## Problem requirements:
Where a record contains a picture, omit the picture and repeat the rest exactly.

(Stored data entries)
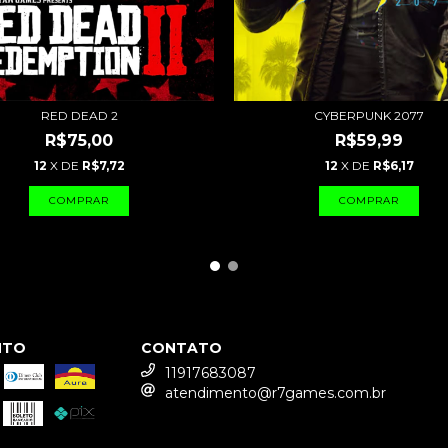
CYBERPUNK 2077
RED DEAD 2
R$59,99
R$75,00
12
X DE
R$6,17
12
X DE
R$7,72
NTO
CONTATO
11917683087
atendimento@r7games.com.br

## Answer to this task:
CYBERPUNK 2077
RED DEAD 2
R$59,99
R$75,00
12
X DE
R$6,17
12
X DE
R$7,72
NTO
CONTATO
11917683087
atendimento@r7games.com.br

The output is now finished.